# Work to complete
Copy out the lines of the rows below, from the line containing "Café Americano" through the line containing "paginii. De asemenea, o", with both of those lines included.

(Record set)

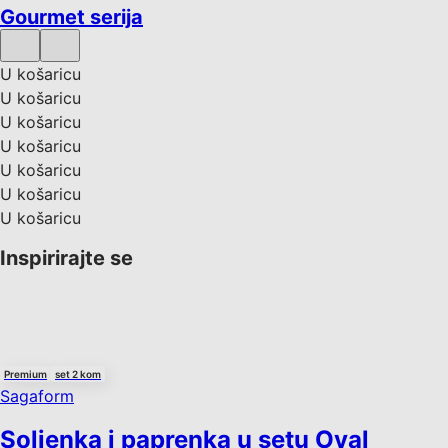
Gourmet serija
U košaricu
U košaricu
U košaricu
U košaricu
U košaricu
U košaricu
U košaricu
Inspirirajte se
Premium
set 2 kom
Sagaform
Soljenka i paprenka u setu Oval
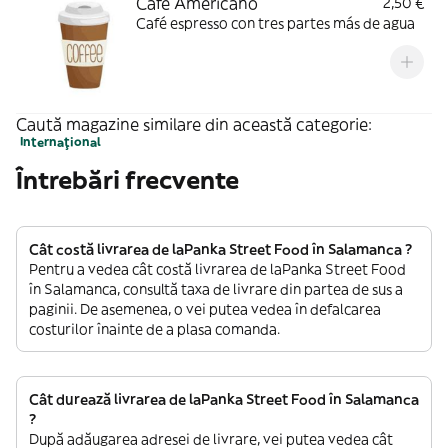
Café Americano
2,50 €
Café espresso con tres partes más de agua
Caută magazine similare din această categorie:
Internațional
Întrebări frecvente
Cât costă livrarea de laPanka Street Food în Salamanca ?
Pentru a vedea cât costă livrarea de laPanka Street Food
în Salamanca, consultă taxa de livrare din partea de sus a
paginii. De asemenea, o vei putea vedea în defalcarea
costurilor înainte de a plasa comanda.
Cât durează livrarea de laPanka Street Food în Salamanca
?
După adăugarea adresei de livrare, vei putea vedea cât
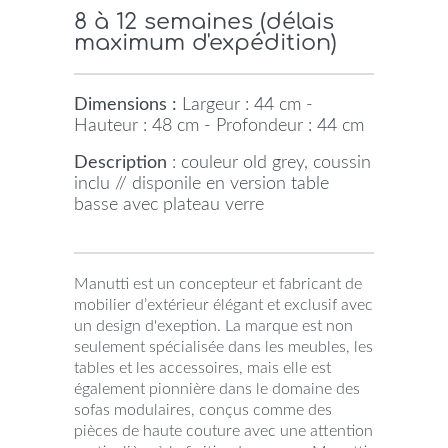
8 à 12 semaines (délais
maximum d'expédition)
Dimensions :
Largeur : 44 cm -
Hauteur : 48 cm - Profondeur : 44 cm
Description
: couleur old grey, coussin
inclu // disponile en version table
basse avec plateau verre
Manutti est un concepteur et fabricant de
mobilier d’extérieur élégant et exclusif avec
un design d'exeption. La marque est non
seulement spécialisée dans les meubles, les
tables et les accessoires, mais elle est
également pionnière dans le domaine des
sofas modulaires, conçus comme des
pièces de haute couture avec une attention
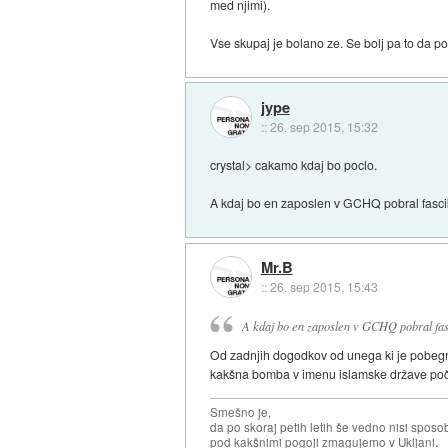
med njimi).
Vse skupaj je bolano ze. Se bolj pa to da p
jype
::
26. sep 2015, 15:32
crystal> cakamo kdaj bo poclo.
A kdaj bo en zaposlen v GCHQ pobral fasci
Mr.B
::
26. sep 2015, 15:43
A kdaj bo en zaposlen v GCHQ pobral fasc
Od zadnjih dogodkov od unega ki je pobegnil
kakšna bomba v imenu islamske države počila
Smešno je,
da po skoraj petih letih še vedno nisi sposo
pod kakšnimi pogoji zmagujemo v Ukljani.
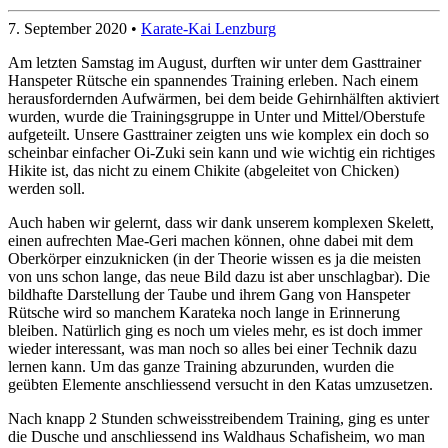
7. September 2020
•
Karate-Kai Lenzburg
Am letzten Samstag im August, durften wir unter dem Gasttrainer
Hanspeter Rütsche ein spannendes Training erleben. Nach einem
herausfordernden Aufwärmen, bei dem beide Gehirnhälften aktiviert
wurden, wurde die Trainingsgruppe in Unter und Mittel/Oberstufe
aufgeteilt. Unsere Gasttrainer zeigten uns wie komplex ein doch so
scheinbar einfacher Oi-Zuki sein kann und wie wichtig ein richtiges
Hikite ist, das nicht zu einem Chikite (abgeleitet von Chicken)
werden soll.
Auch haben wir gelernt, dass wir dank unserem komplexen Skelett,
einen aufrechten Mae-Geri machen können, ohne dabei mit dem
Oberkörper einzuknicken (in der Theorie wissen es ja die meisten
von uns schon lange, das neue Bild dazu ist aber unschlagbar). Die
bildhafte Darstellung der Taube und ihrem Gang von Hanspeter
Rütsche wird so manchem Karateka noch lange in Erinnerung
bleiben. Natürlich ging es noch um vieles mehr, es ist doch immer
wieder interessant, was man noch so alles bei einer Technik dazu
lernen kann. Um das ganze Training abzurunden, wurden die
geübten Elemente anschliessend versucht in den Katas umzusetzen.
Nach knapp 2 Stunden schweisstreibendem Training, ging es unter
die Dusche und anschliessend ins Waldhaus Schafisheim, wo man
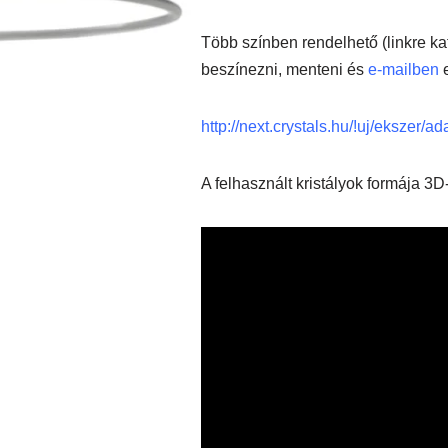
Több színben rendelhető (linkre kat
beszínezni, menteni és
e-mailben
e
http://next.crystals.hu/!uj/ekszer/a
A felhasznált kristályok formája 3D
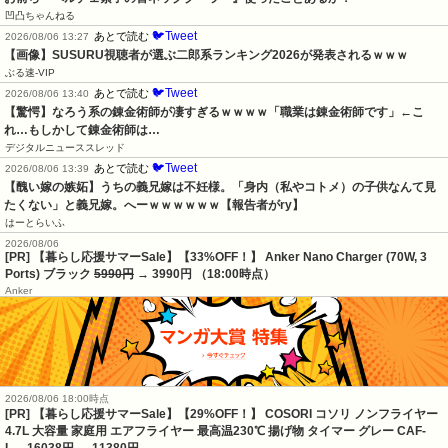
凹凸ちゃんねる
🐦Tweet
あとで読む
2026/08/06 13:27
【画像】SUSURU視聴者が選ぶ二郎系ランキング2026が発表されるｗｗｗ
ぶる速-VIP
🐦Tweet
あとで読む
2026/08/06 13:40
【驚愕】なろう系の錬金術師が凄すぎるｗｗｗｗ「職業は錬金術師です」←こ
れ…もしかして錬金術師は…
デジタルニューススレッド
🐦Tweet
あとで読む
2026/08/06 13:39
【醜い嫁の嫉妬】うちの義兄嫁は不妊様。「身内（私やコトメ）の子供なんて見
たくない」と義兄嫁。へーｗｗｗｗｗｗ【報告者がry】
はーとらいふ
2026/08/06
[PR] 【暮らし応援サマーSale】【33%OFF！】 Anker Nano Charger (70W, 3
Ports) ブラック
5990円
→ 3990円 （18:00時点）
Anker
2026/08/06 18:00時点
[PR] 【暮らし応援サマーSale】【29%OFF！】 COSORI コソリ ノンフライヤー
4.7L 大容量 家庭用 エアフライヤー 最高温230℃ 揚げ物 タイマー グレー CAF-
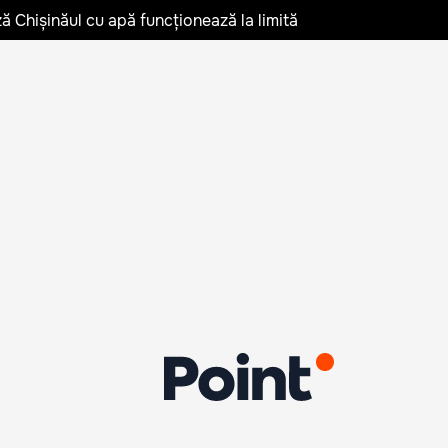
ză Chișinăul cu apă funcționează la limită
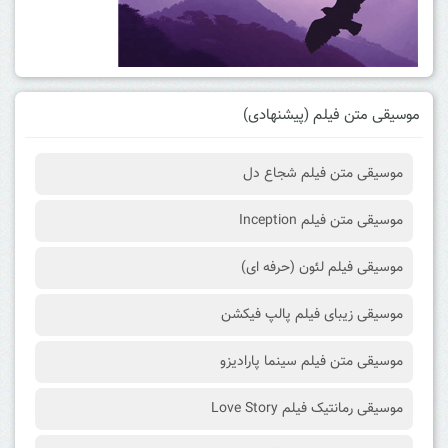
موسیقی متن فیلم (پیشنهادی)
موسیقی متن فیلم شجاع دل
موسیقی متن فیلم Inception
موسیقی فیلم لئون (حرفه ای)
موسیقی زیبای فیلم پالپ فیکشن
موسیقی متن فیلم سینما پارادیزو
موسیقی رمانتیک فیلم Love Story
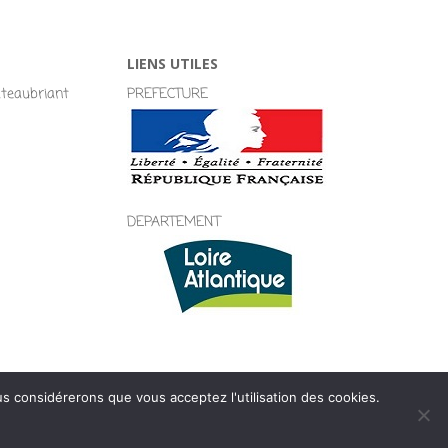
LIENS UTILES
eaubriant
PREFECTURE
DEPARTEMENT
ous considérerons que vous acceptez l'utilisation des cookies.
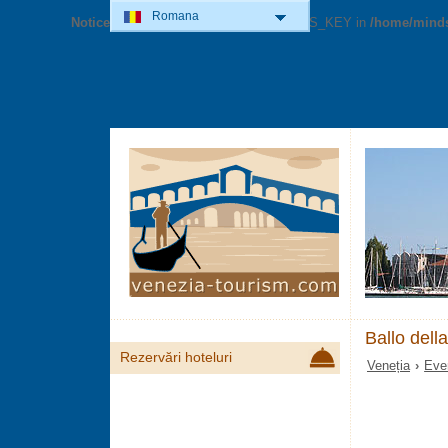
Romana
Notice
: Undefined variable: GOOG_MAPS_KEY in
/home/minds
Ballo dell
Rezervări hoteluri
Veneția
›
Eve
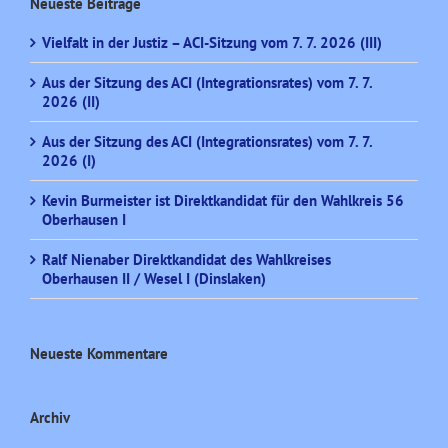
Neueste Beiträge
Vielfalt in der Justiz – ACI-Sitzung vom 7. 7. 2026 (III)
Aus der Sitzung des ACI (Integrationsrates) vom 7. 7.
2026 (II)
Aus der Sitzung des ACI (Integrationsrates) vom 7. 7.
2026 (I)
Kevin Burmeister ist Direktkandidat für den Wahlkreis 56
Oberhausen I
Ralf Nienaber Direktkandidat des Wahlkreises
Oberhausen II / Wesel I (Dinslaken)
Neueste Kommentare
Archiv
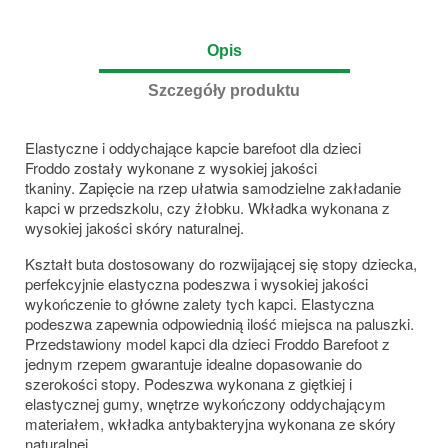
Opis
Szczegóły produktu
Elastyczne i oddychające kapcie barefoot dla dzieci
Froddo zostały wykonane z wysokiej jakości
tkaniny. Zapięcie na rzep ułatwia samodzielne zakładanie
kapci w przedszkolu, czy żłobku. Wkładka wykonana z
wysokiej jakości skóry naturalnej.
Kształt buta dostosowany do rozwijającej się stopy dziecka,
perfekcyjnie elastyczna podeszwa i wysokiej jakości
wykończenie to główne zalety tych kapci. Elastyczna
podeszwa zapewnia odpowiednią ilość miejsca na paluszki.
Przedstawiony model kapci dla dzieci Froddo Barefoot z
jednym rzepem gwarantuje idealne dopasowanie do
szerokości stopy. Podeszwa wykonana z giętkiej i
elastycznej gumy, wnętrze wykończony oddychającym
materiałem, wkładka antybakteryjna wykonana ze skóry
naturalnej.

(End Record set)

# Exercise result
Café Americano
2,50 €
Café espresso con tres partes más de agua
Caută magazine similare din această categorie:
Internațional
Întrebări frecvente
Cât costă livrarea de laPanka Street Food în Salamanca ?
Pentru a vedea cât costă livrarea de laPanka Street Food
în Salamanca, consultă taxa de livrare din partea de sus a
paginii. De asemenea, o vei putea vedea în defalcarea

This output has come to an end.